- **Raw data**
________
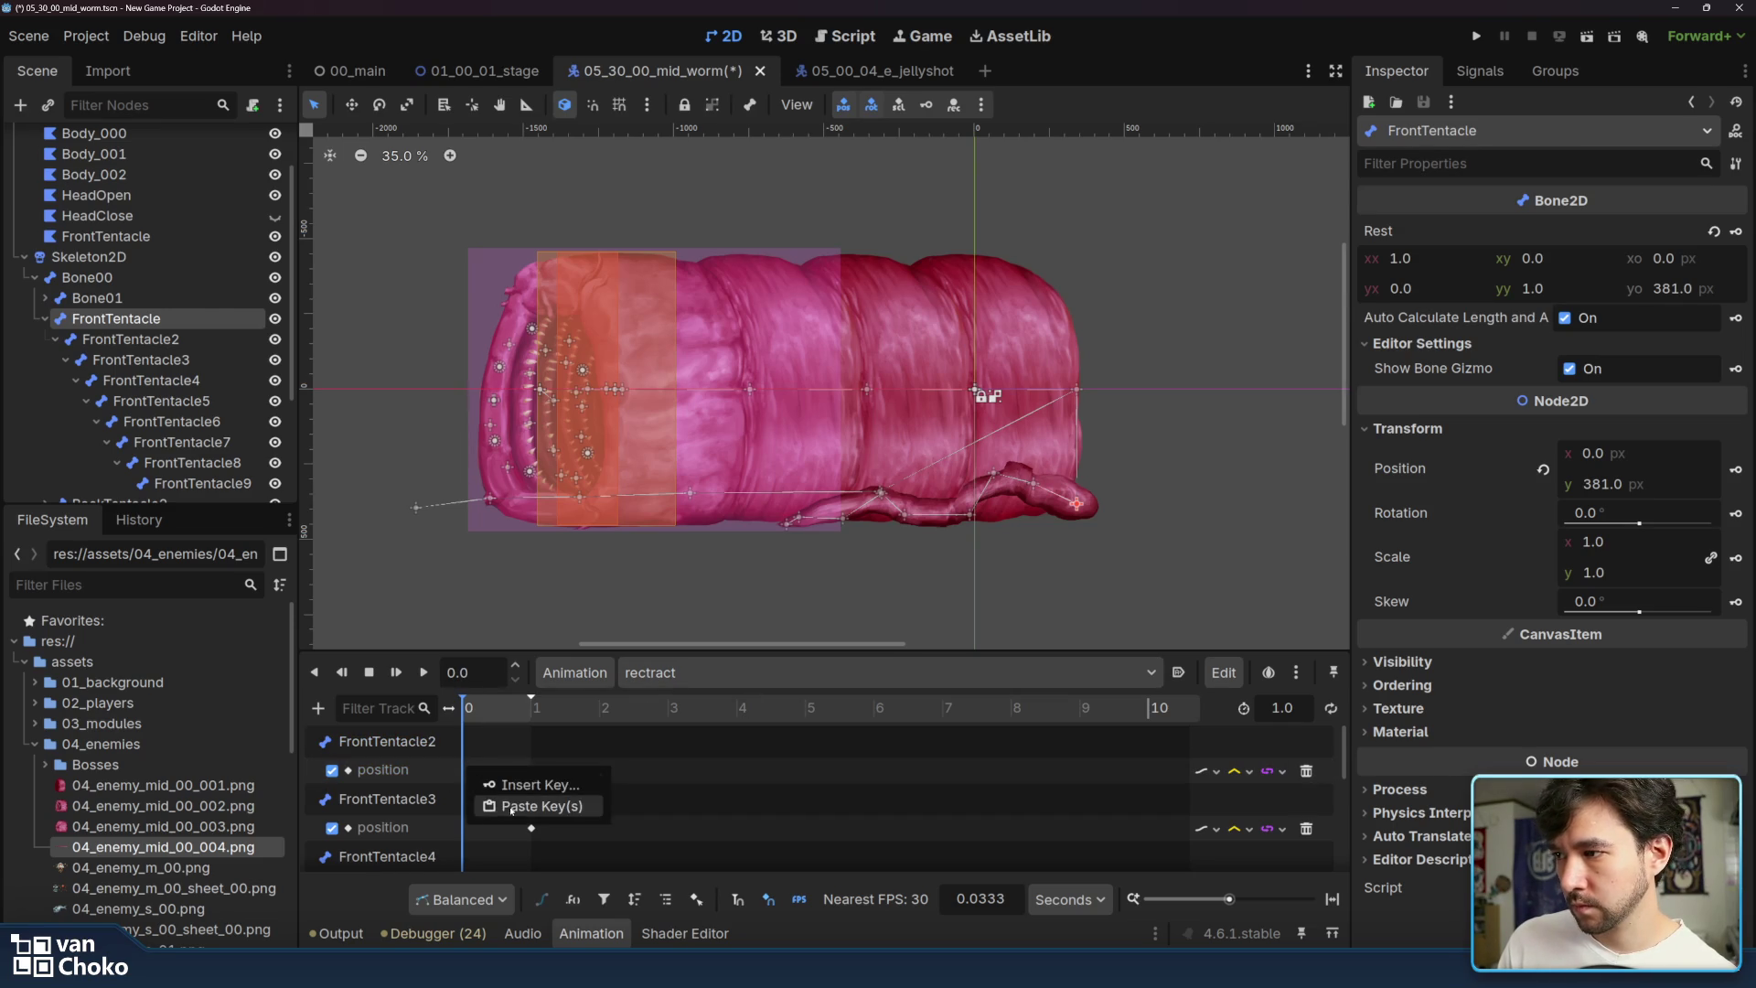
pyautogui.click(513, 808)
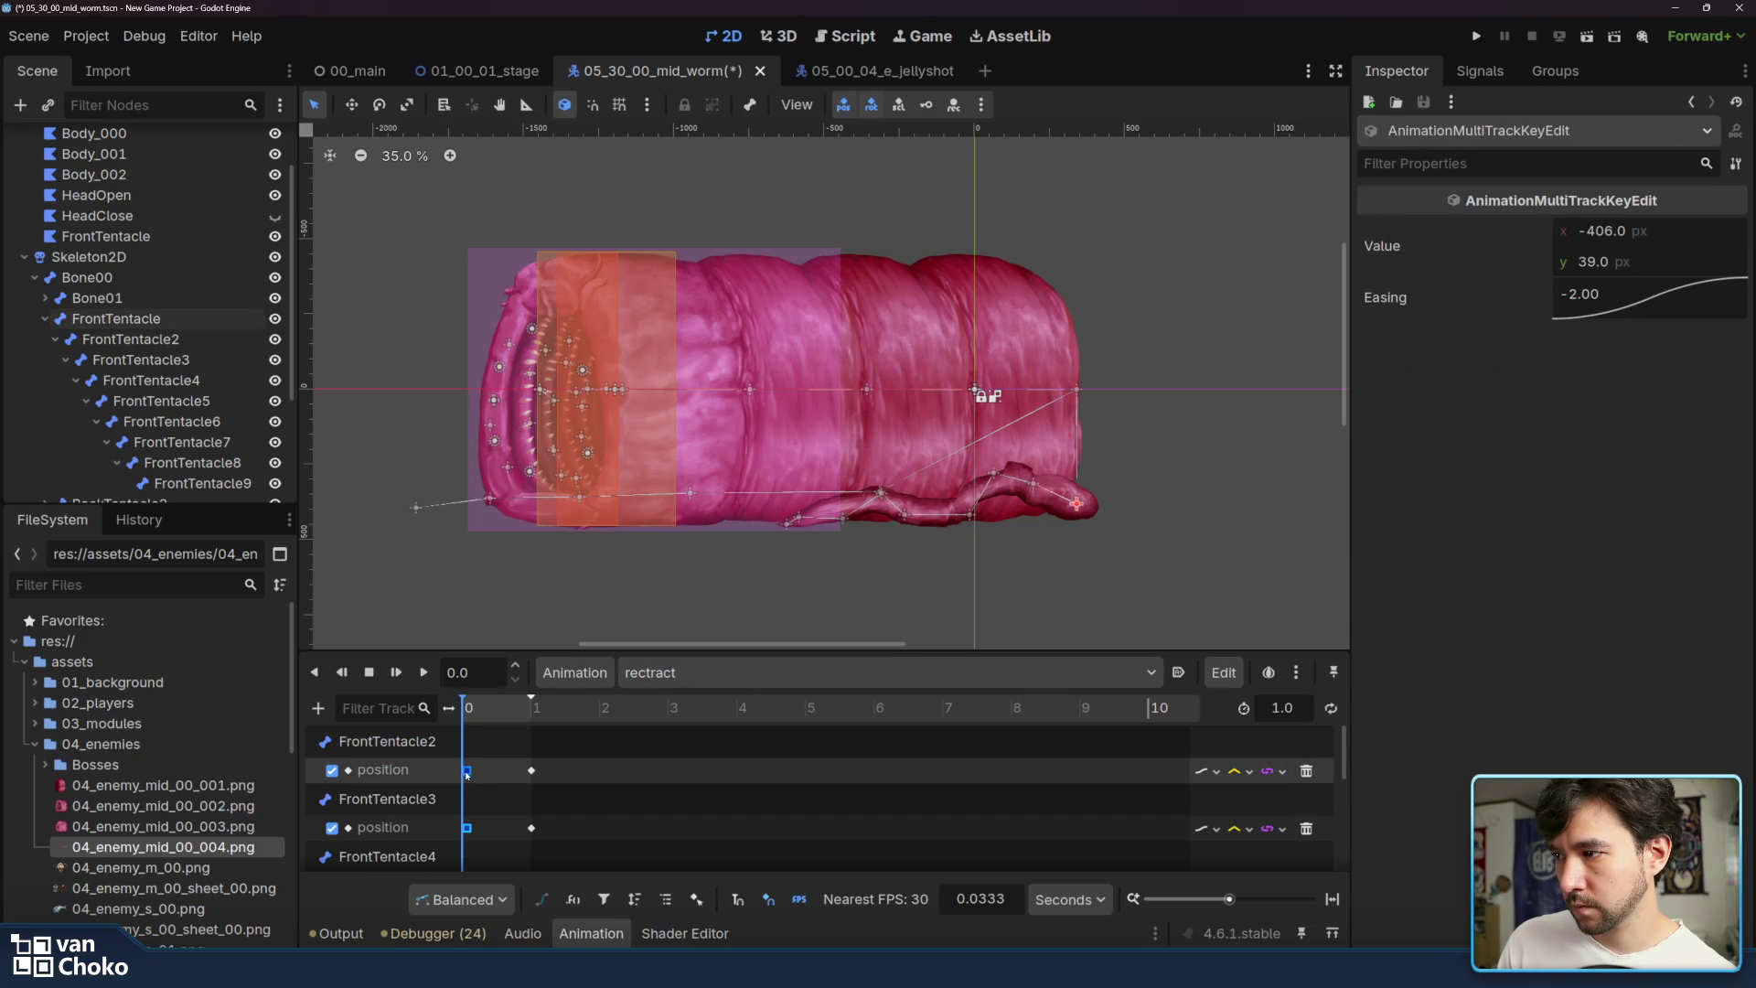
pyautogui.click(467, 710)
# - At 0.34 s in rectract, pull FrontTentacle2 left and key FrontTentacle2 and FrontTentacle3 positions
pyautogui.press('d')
________
- **Task instructions**
Copy each line holding "click" from the material above.

- **Task output**
pyautogui.click(513, 808)
pyautogui.click(467, 710)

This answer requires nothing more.